*Task details*. Because the entries hold pictures, reproduce only their words, exactly as written.

*Input material*.

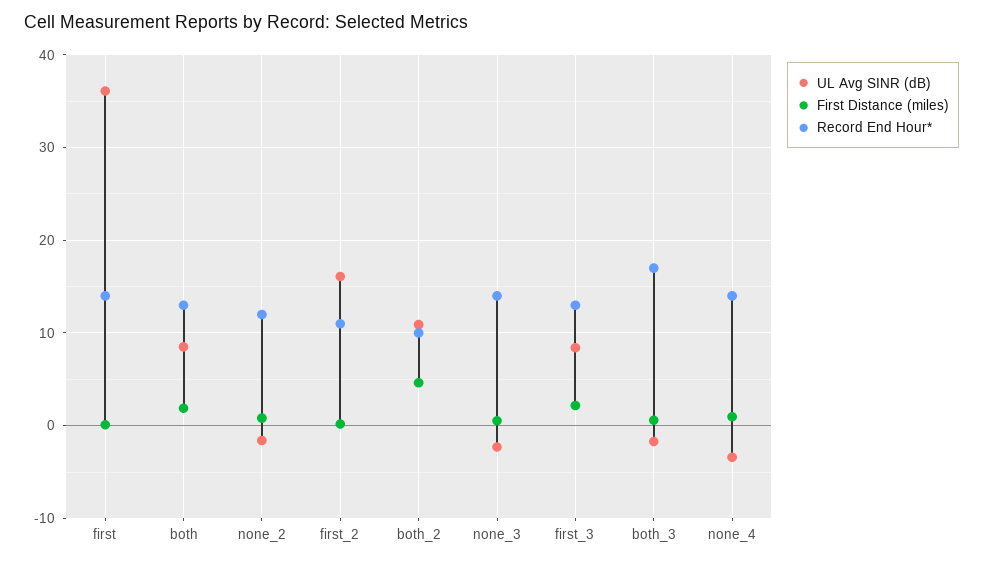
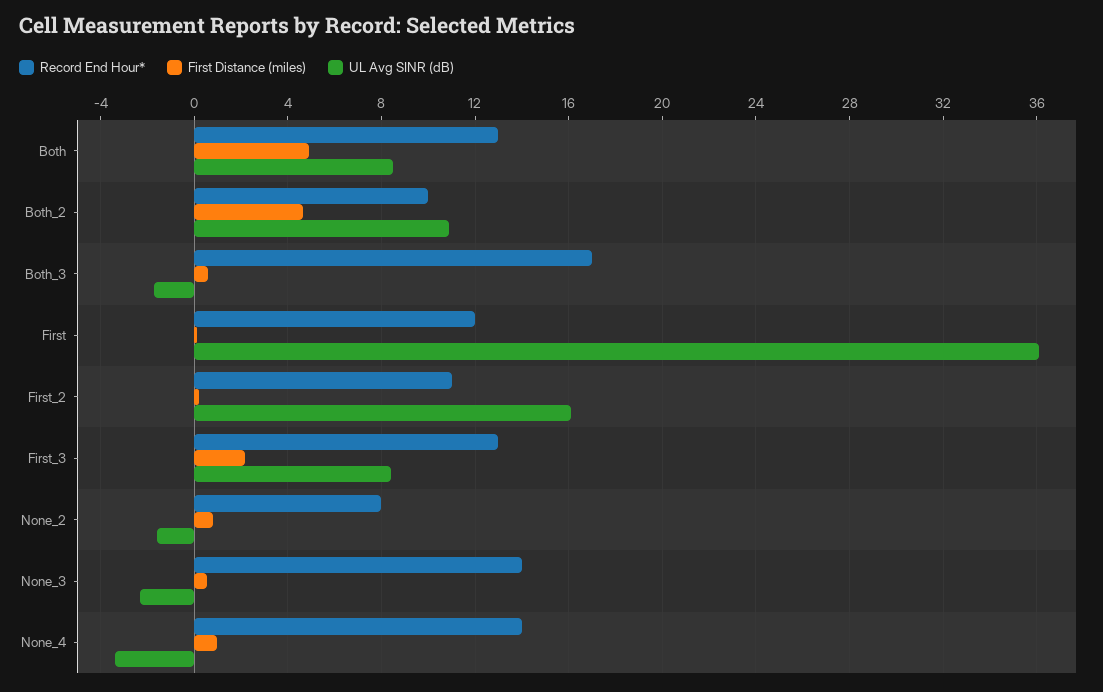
Record End Hour*, first: 14 -> 12
First Distance (miles), both: 2 -> 5
Record End Hour*, none_2: 12 -> 8

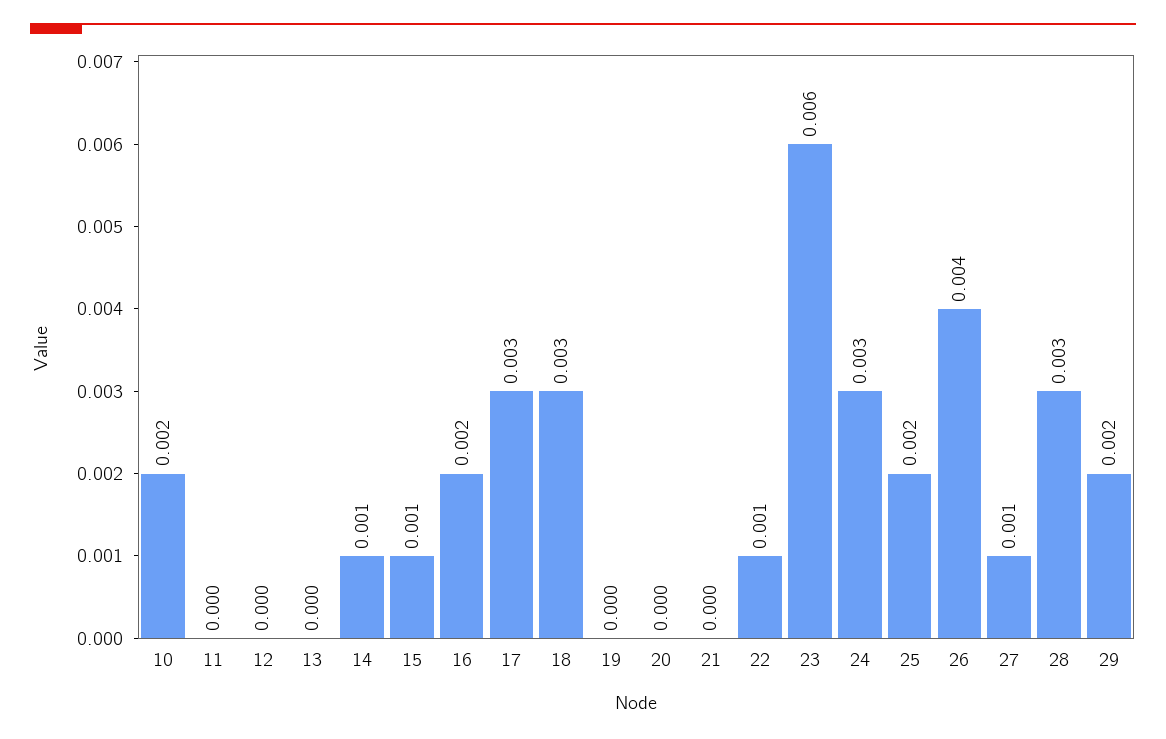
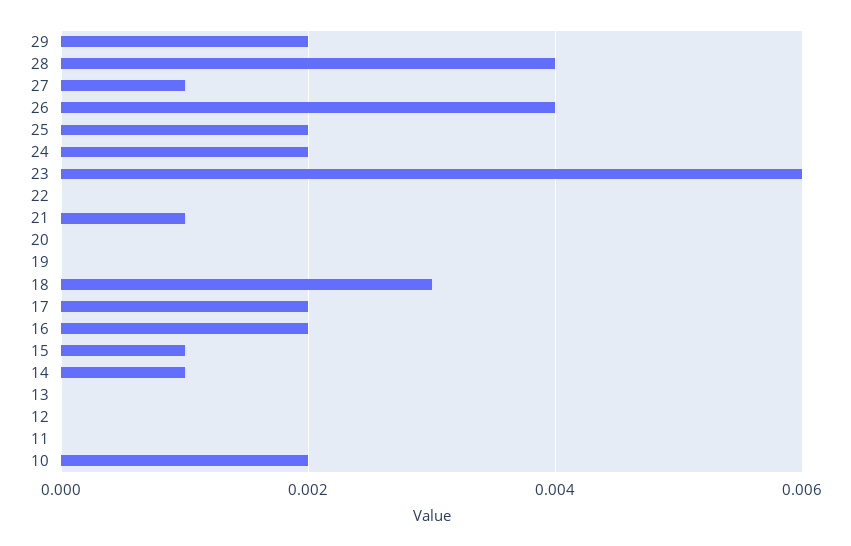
17: 0.003 -> 0.002
21: 0 -> 0.001
22: 0.001 -> 0
24: 0.003 -> 0.002
28: 0.003 -> 0.004

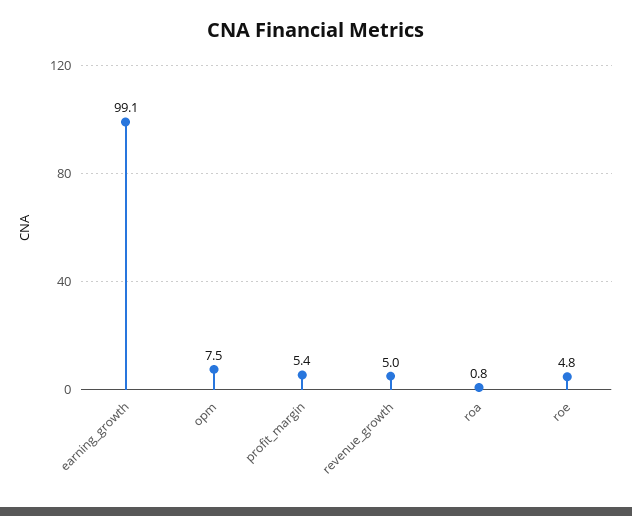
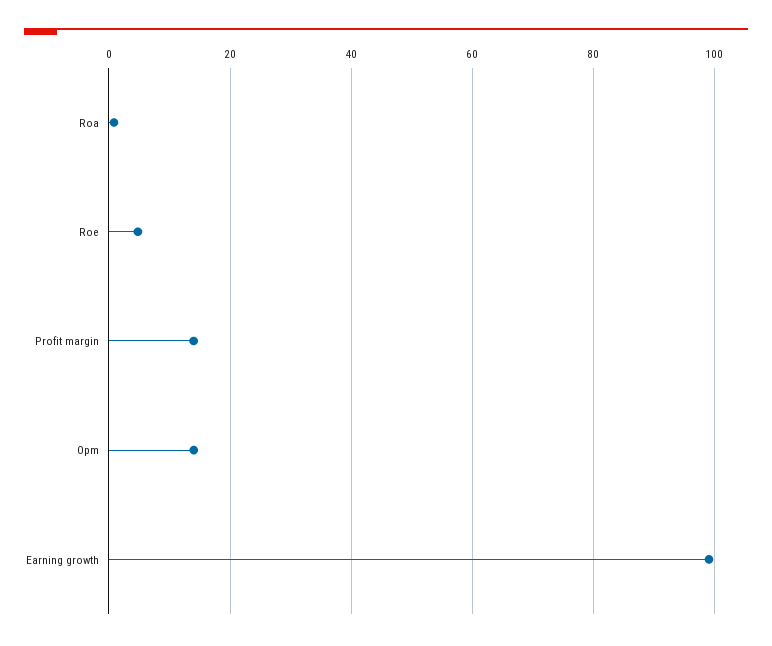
opm: 7.5 -> 14
profit_margin: 5.4 -> 14
revenue_growth: 5 -> none

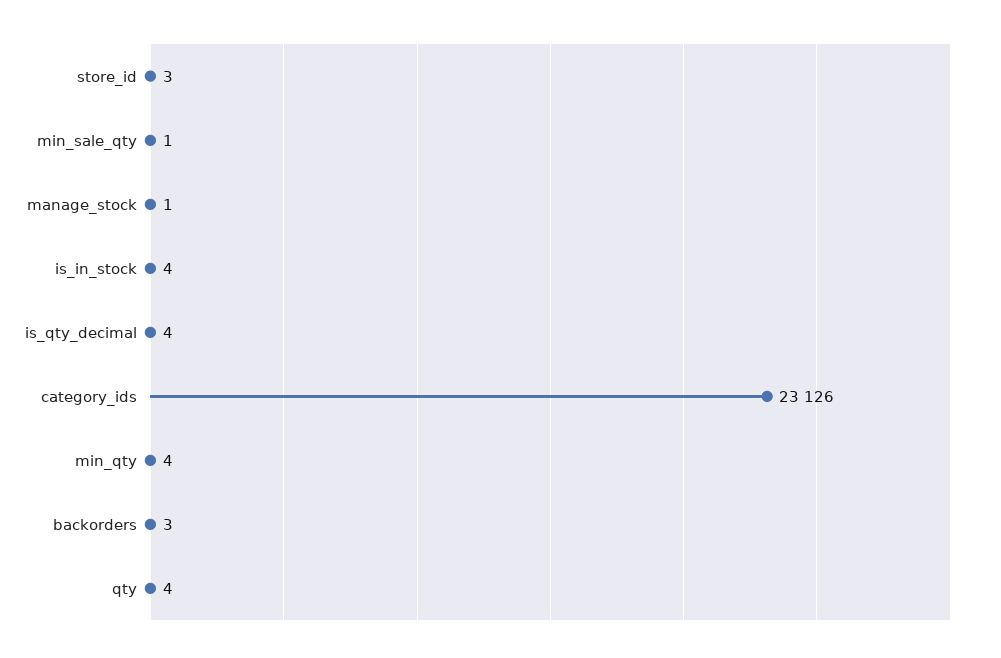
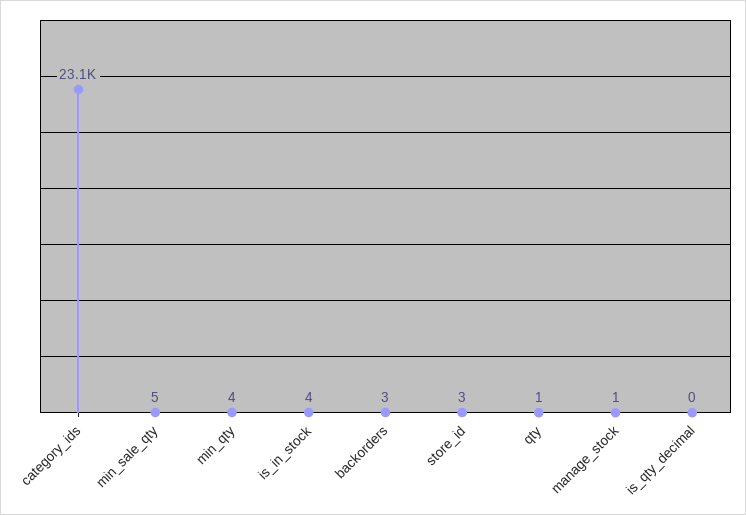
min_sale_qty: 1 -> 5
is_qty_decimal: 4 -> 0
qty: 4 -> 1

*Response*.
Record End Hour*, first: 14 -> 12
First Distance (miles), both: 2 -> 5
Record End Hour*, none_2: 12 -> 8

17: 0.003 -> 0.002
21: 0 -> 0.001
22: 0.001 -> 0
24: 0.003 -> 0.002
28: 0.003 -> 0.004

opm: 7.5 -> 14
profit_margin: 5.4 -> 14
revenue_growth: 5 -> none

min_sale_qty: 1 -> 5
is_qty_decimal: 4 -> 0
qty: 4 -> 1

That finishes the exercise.